Three ways exist to deal with that problem: Faster economic growth would make the pie bigger. Alternatively, there are tax increases or benefit cuts.
Social Security is the easier of the two programs, because its costs aren’t rising as quickly.
Republican presidential nominee Mitt Romney proposes that the Social Security eligibility age, already rising to 67, be increased by a couple of years, starting with people who are younger than 55.
He also would change the way benefits are calculated so that they grow more slowly for retirees whose earnings put them over an income threshold. Romney hasn’t said where the threshold would be. To make the plan work, however, a large percentage of retirees would have to be affected.
Under one prominent Senate GOP proposal similar to Romney’s plan, retirees in the top 60 percent of earners — those making more than $43,412 in 2018 — would get less than they would under current law, according to an analysis by the Social Security actuary. Benefits for some recipients would be lower by 30 percent or more.
President Barack Obama has made no proposal on Social Security. Democrats in the past have proposed increasing revenues by raising the level of earnings subject to the Social Security payroll tax.
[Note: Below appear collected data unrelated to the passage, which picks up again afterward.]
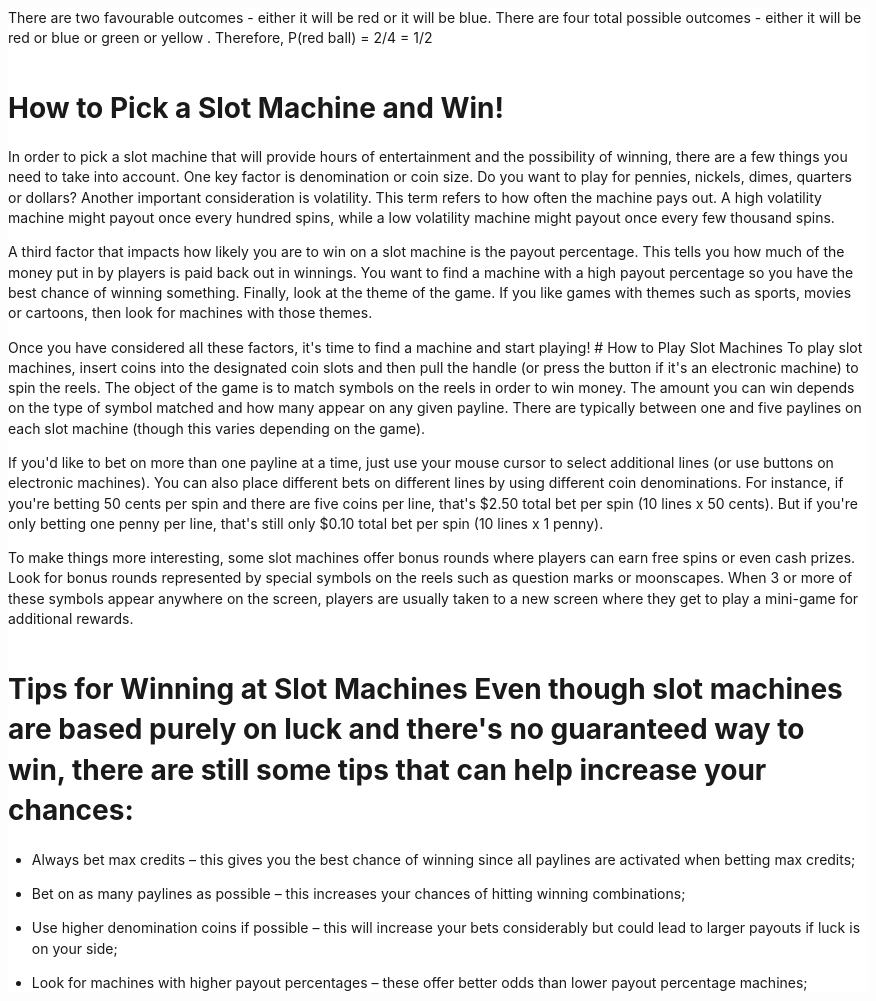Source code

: There are two favourable outcomes - either it will be red or it will be blue. There are four total possible outcomes - either it will be red or blue or green or yellow . Therefore, P(red ball) = 2/4 = 1/2

#  How to Pick a Slot Machine and Win! 

In order to pick a slot machine that will provide hours of entertainment and the possibility of winning, there are a few things you need to take into account. One key factor is denomination or coin size. Do you want to play for pennies, nickels, dimes, quarters or dollars? Another important consideration is volatility. This term refers to how often the machine pays out. A high volatility machine might payout once every hundred spins, while a low volatility machine might payout once every few thousand spins. 

A third factor that impacts how likely you are to win on a slot machine is the payout percentage. This tells you how much of the money put in by players is paid back out in winnings. You want to find a machine with a high payout percentage so you have the best chance of winning something. Finally, look at the theme of the game. If you like games with themes such as sports, movies or cartoons, then look for machines with those themes. 

Once you have considered all these factors, it's time to find a machine and start playing! # How to Play Slot Machines To play slot machines, insert coins into the designated coin slots and then pull the handle (or press the button if it's an electronic machine) to spin the reels. The object of the game is to match symbols on the reels in order to win money. The amount you can win depends on the type of symbol matched and how many appear on any given payline. There are typically between one and five paylines on each slot machine (though this varies depending on the game). 

If you'd like to bet on more than one payline at a time, just use your mouse cursor to select additional lines (or use buttons on electronic machines). You can also place different bets on different lines by using different coin denominations. For instance, if you're betting 50 cents per spin and there are five coins per line, that's $2.50 total bet per spin (10 lines x 50 cents). But if you're only betting one penny per line, that's still only $0.10 total bet per spin (10 lines x 1 penny). 

To make things more interesting, some slot machines offer bonus rounds where players can earn free spins or even cash prizes. Look for bonus rounds represented by special symbols on the reels such as question marks or moonscapes. When 3 or more of these symbols appear anywhere on the screen, players are usually taken to a new screen where they get to play a mini-game for additional rewards. 

# Tips for Winning at Slot Machines Even though slot machines are based purely on luck and there's no guaranteed way to win, there are still some tips that can help increase your chances: 

* Always bet max credits – this gives you the best chance of winning since all paylines are activated when betting max credits; 

* Bet on as many paylines as possible – this increases your chances of hitting winning combinations; 

* Use higher denomination coins if possible – this will increase your bets considerably but could lead to larger payouts if luck is on your side; 

* Look for machines with higher payout percentages – these offer better odds than lower payout percentage machines; 
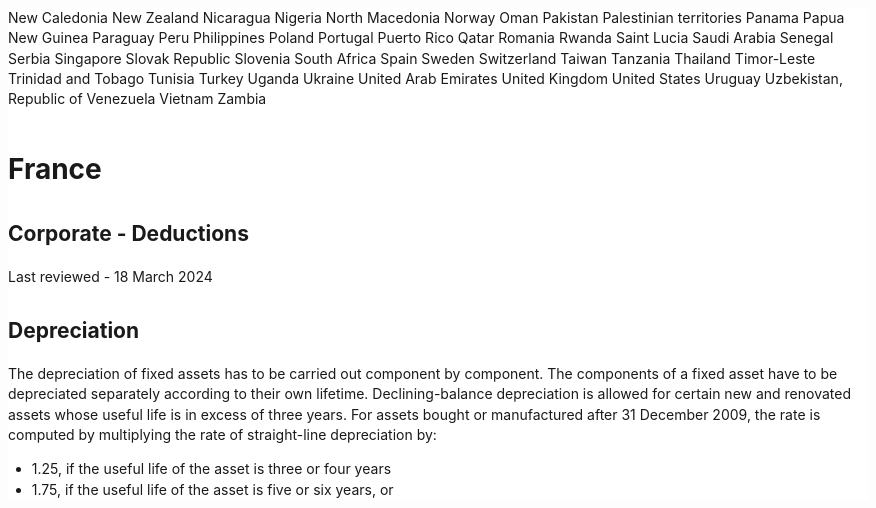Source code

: New Caledonia
New Zealand
Nicaragua
Nigeria
North Macedonia
Norway
Oman
Pakistan
Palestinian territories
Panama
Papua New Guinea
Paraguay
Peru
Philippines
Poland
Portugal
Puerto Rico
Qatar
Romania
Rwanda
Saint Lucia
Saudi Arabia
Senegal
Serbia
Singapore
Slovak Republic
Slovenia
South Africa
Spain
Sweden
Switzerland
Taiwan
Tanzania
Thailand
Timor-Leste
Trinidad and Tobago
Tunisia
Turkey
Uganda
Ukraine
United Arab Emirates
United Kingdom
United States
Uruguay
Uzbekistan, Republic of
Venezuela
Vietnam
Zambia
# France
## Corporate - Deductions
Last reviewed - 18 March 2024
## Depreciation
The depreciation of fixed assets has to be carried out component by component. The components of a fixed asset have to be depreciated separately according to their own lifetime.
Declining-balance depreciation is allowed for certain new and renovated assets whose useful life is in excess of three years.
For assets bought or manufactured after 31 December 2009, the rate is computed by multiplying the rate of straight-line depreciation by:
* 1.25, if the useful life of the asset is three or four years
* 1.75, if the useful life of the asset is five or six years, or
During budget talks with congressional Republicans this past summer, White House aides discussed reducing future benefits by changing how cost-of-living increases are calculated, but pulled back after opposition from Democrats in Congress.
For now, all White House aides will say is that Obama might be willing to consider some changes in Social Security, but that he would insist that any savings go to bolster Social Security’s long-term finances, not to reducing the overall deficit.